#### WHAT YOU WILL DO
Would you write out every line of the entries below word for word, leaving the pictures out of your answer?

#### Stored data
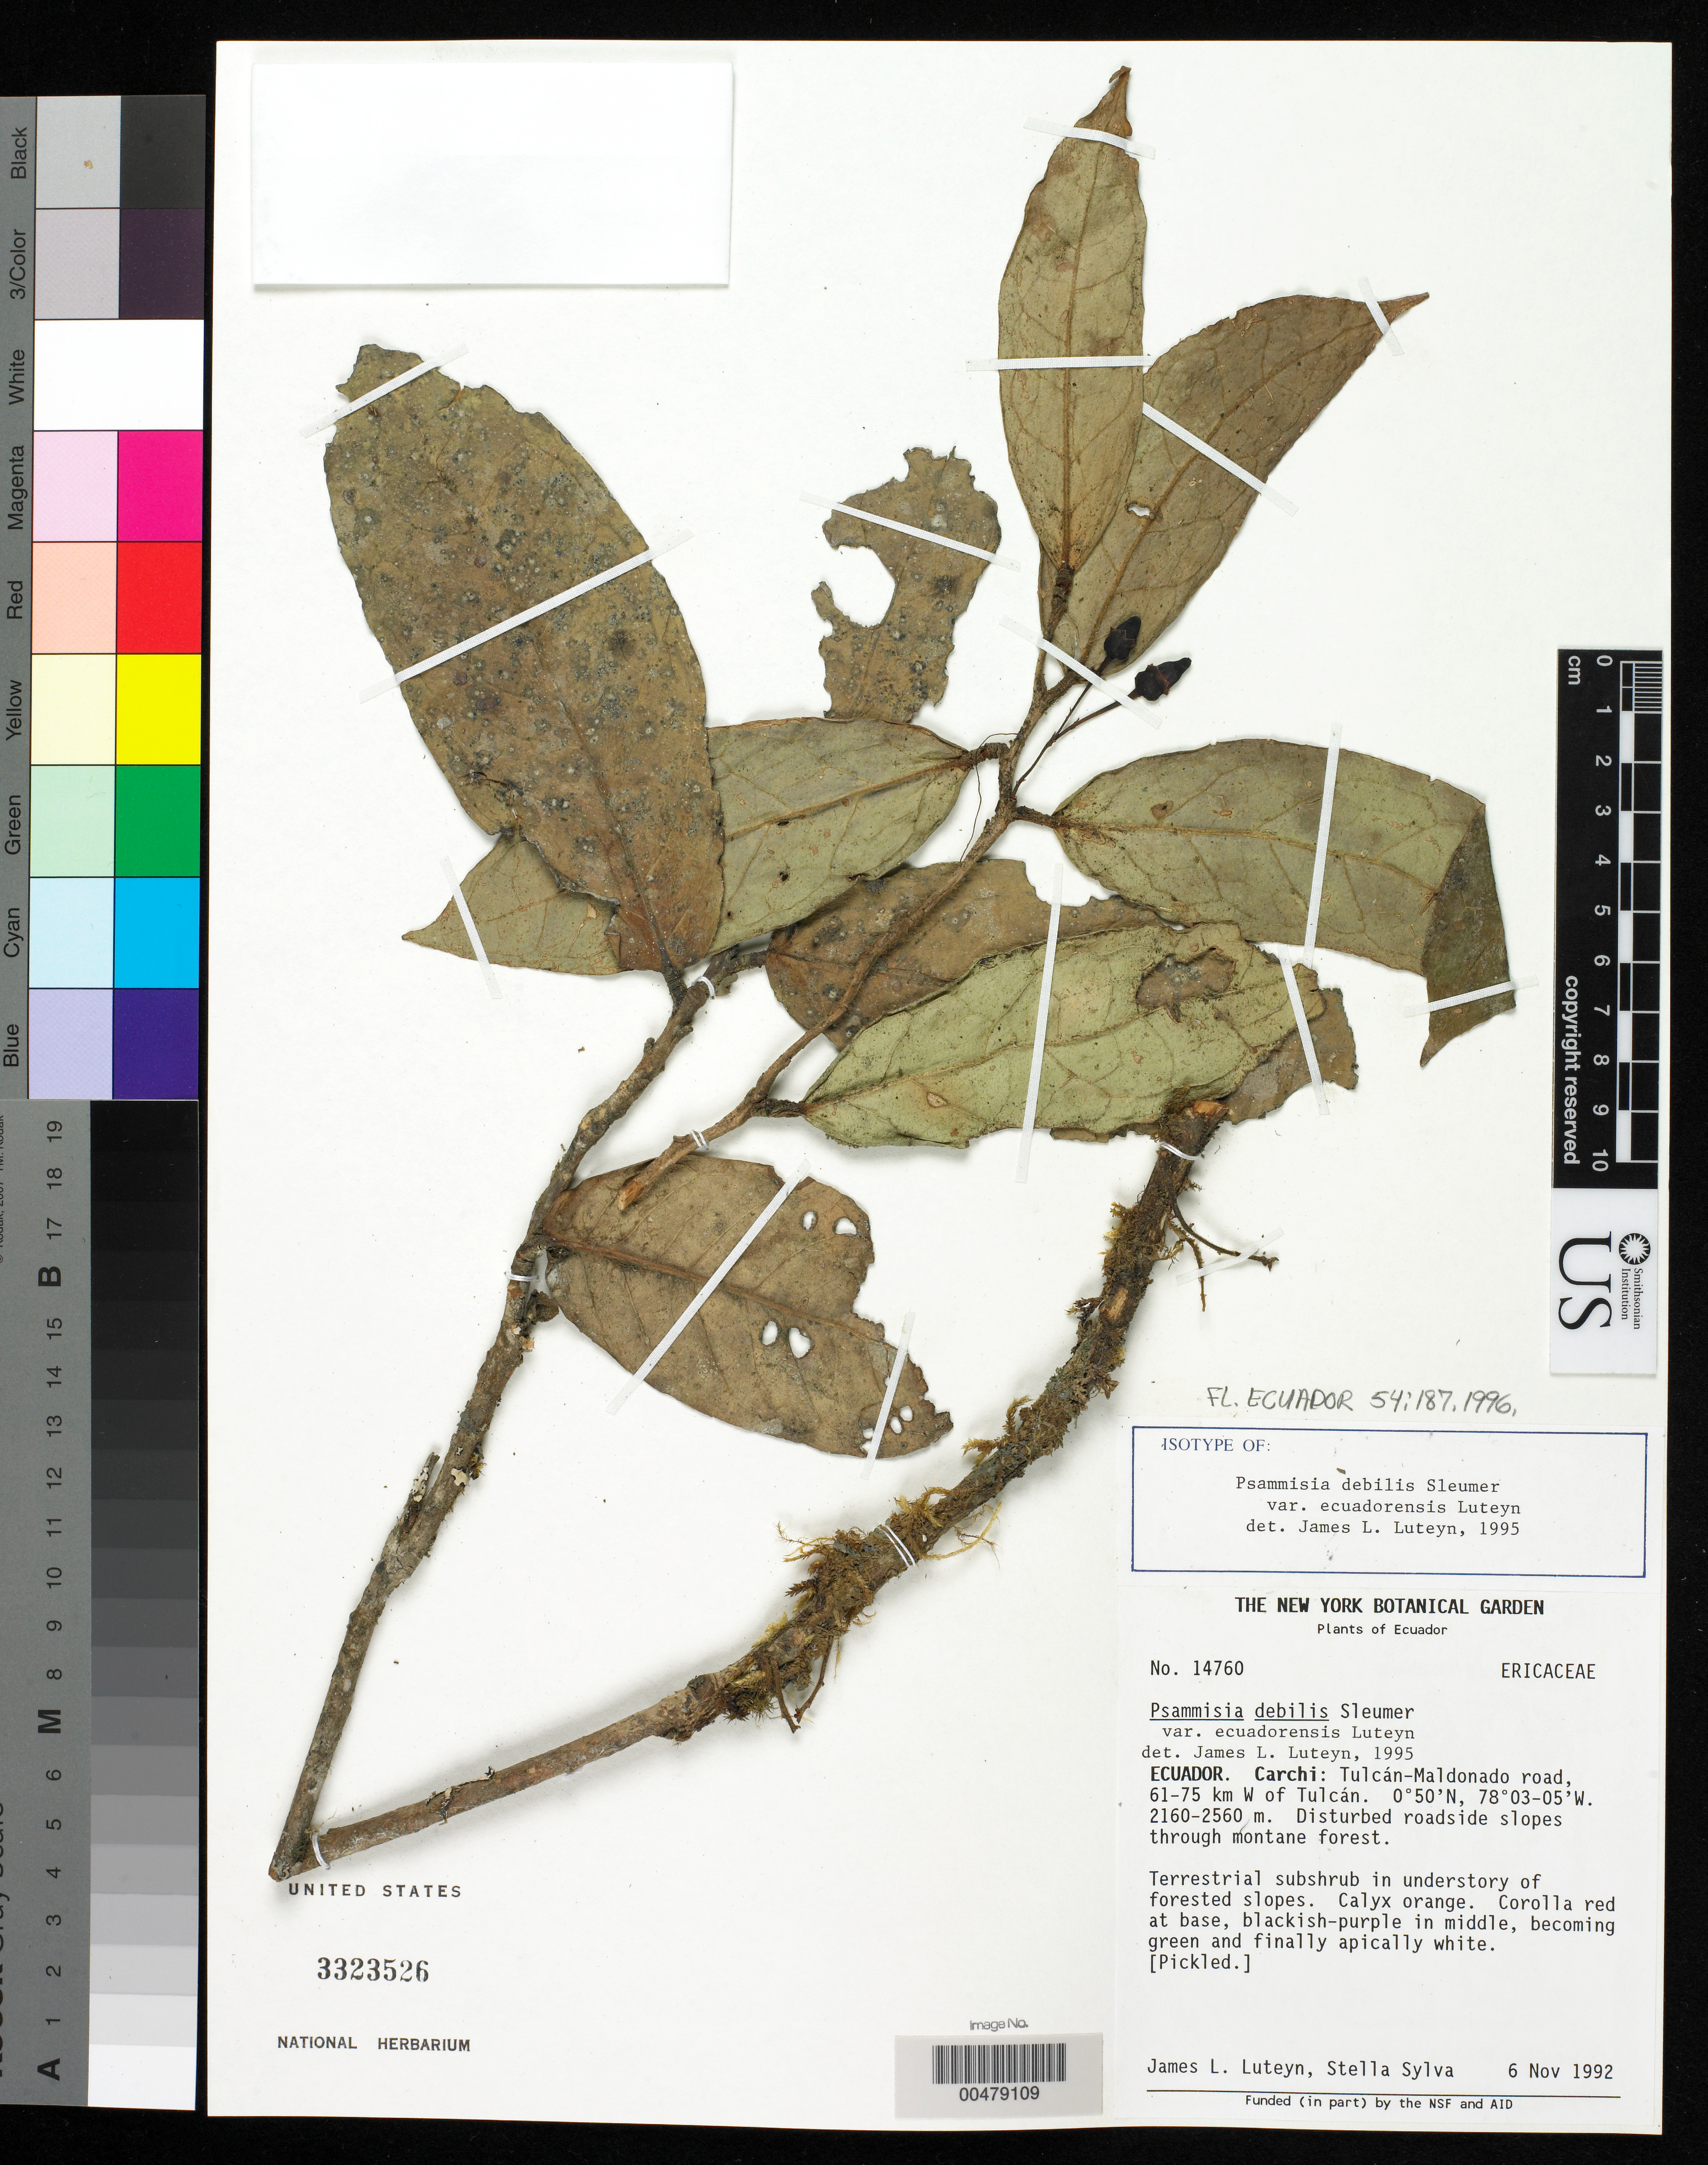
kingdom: Plantae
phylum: Tracheophyta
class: Magnoliopsida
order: Ericales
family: Ericaceae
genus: Psammisia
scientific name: Psammisia debilis var. ecuadorensis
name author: Luteyn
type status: Isotype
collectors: J. L. Luteyn & D. Sylva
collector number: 14760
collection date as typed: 06 Nov 1992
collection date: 1992-11-06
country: Ecuador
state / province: Carchi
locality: Tulcan-Maldonado road, 61-75 km W of Tulcan.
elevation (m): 2160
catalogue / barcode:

#### OUTPUT
kingdom: Plantae
phylum: Tracheophyta
class: Magnoliopsida
order: Ericales
family: Ericaceae
genus: Psammisia
scientific name: Psammisia debilis var. ecuadorensis
name author: Luteyn
type status: Isotype
collectors: J. L. Luteyn & D. Sylva
collector number: 14760
collection date as typed: 06 Nov 1992
collection date: 1992-11-06
country: Ecuador
state / province: Carchi
locality: Tulcan-Maldonado road, 61-75 km W of Tulcan.
elevation (m): 2160
catalogue / barcode:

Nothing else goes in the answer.